Anayasa'nın, toplumun temel yasası ve bir toplum sözleşmesi olduğu vurgulanan açıklamada, dolayısıyla Anayasa'da gerçekleştirilecek temel değişikliklerin öncelikle tüm toplum kesimlerinin görüşlerinin yansıtılması suretiyle hazırlanmasında zorunluluk olduğu ifade edildi.

Açıklamada, şunlar kaydedildi: ''Ayrıca yargı/hukuk devleti/hukukun üstünlüğü ve bunların etkinliğini sağlayacak olan yetkili organların görüşlerinin öncelikle alınması gerekir. Yargı organlarının temel yapısında değişiklik gerçekleştirmeyi de hedefleyen Anayasa teklifinin, hukuk devleti/hukukun üstünlüğü ilkeleri bakımından yetkili yargı organlarının görüş, öneri ve birikimlerinden yararlanılması gerektiği yasal/anayasal bir zorunluluk değilse de hukuk devleti ve hukukun üstünlüğü ilkesinin kaçınılmaz gereğidir. Bu değişikliklerin geniş bir değerlendirme süreci içerisinde yapılmasının çok daha sağlıklı olacağında kuşku bulunmamaktadır.

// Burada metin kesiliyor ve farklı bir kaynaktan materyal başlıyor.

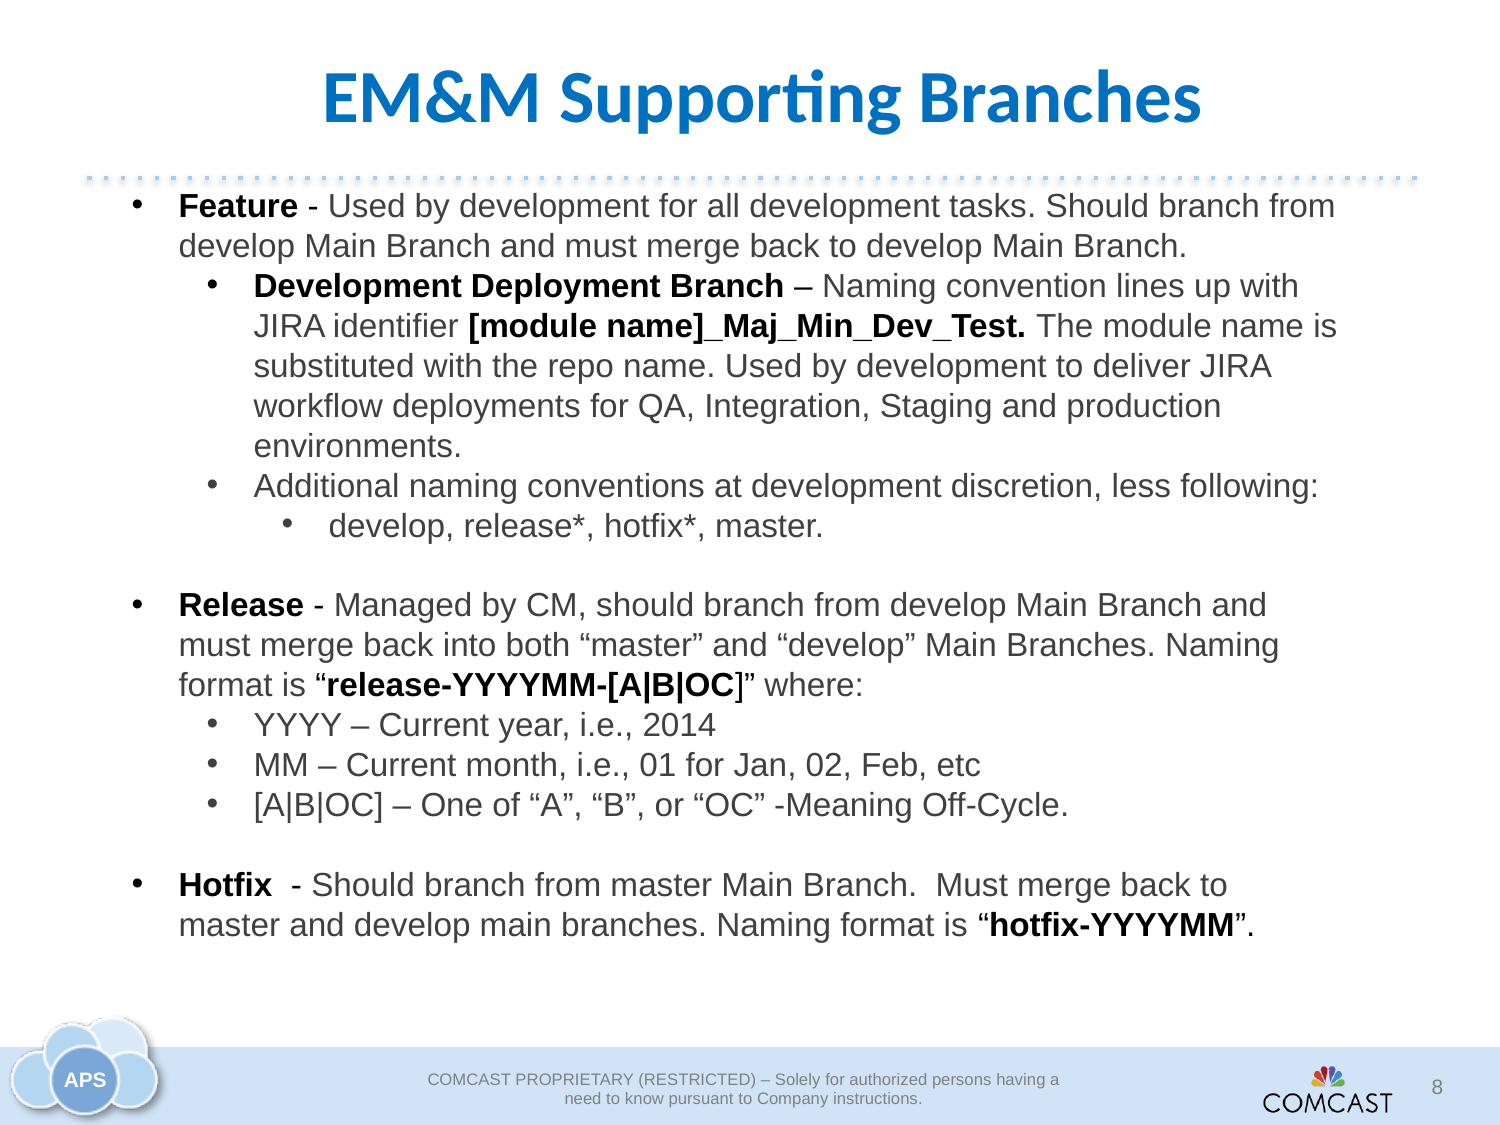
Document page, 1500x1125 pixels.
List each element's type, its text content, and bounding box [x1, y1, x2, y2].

Demokrasi, hukuk devleti ve insan haklarının güvencesidir. Aynı zamanda hukuk devleti ve insan hakları da demokratik devleti belirleyen değerlerdir. Bu nedenle, demokrasi, sadece seçime indirgenmeyip, insan hakları ve bunların güvencesi olan hukuk devleti ilkesi ile birlikte gerçekliğe kavuşabilir. Çünkü demokrasi çoğulculukla birlikte tanımlanır. Çoğulculuk, temel yasa bağlamında herkesin görüşünün alınmasını gerektirir. Anayasa'da çok kısa süre içerisinde gerçekleştirilmek istenen temel değişikliklerin, haklı nedenleri olsa bile, genel kabul görebilecek değişiklikler biçiminde olmamasının, kısa sürede toplum vicdanında rahatsızlık yaratması ve mevcut Anayasa'da olduğu gibi, meşruluk tartışmasına sebebiyet vermesi kaçınılmazdır.

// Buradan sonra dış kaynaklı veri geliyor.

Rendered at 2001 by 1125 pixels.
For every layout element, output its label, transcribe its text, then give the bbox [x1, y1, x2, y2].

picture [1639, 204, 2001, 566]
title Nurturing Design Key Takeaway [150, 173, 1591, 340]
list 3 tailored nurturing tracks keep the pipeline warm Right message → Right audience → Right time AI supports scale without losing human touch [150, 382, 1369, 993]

Bu nedenle Anayasa gibi bir temel yasada yapılan değişikliklerde, en yüksek düzeyde uzlaşma sağlanmaması/sağlanamaması, ilk adımın tartışmalı başlaması demektir. Yapılması düşünülen değişikliklerde toplumsal uzlaşmayı sağlayacak bir yöntem tercih edilmediği gibi, düzenlemelerden doğrudan etkilenecek Yargıtay ve Danıştay'ın görüşü dahi alınmamış, daha önce bu konuda kurulumuzca hazırlanan yargı reformu strateji raporu ile ortaya koyduğumuz öneriler de gözetilmemiştir''

Yüce Divan yargılaması

Anayasa Mahkemesi'nin yapısı ve görevleri ile ilgili olarak değişiklikler önerildiği belirtilen açıklamada, ''Anayasa Mahkemesi'nde yedek üyeliğe son verilerek, üye sayısının artırılmasının ilke olarak yerinde olduğu" ifade edildi.

Değişiklik teklifinde, Anayasa Mahkemesi'ne üye seçiminde aday gösterme bakımından çeşitlilik ve farklılık yaratıldığı, ayrıca Anayasa Mahkemesi üye sayısı artırılıp yedek üyelik sistemi kaldırılırken, Yargıtay ve Danıştay'dan seçilen üye sayısının düşürüldüğü kaydedilen açıklamada, ''Birçok üyenin, hukuk dalında öğrenim görmemiş kişiler arasından seçilmeleri ve buna rağmen bir ceza yargılaması olan Yüce Divan yargılamasında görev alabilmeleri, diğer yurttaşlara oranla Yüce Divan'da yargılanacak olanlar açısından büyük bir güvencesizlik ve eşitsizlik oluşturabilecektir'' denildi.

Açıklamada şu ifadelere yer verildi: ''Ayrıca ceza yargıçlarının çoğunlukta olmadıkları bir yargı düzenindeki yargılamaların belli dönemler bakımından yargılanacak olanların lehlerine olacağı düşünülebilir ise de bunun her zaman böyle olmayabileceğini de öngörmek yerinde olur.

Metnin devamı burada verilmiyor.